(Task data Opens)
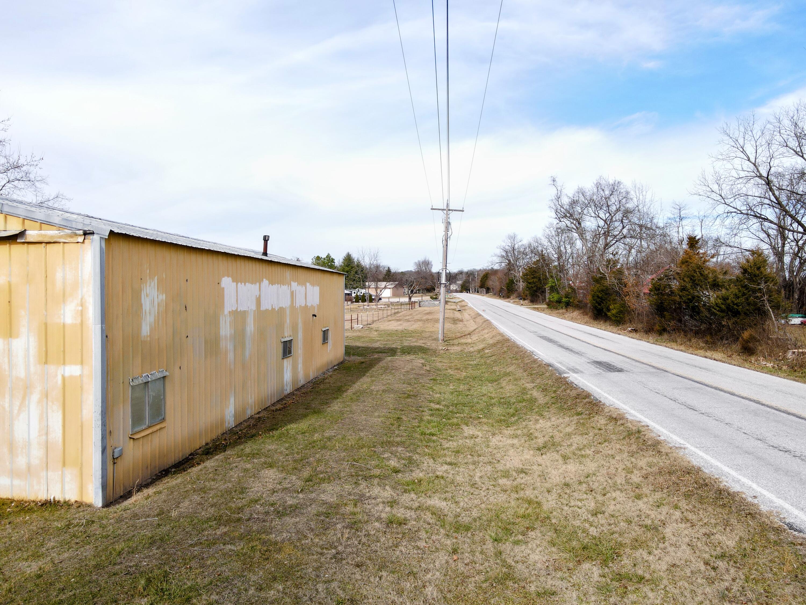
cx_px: 403
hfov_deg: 71.6
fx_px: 559
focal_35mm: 24
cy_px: 302
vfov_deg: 56.8
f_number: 2.8
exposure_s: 1/320
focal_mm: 4.5
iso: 100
(Task data Closes)
### Exercise aim
Copy the data above word for word. Pictures stay out.

### Task result
cx_px: 403
hfov_deg: 71.6
fx_px: 559
focal_35mm: 24
cy_px: 302
vfov_deg: 56.8
f_number: 2.8
exposure_s: 1/320
focal_mm: 4.5
iso: 100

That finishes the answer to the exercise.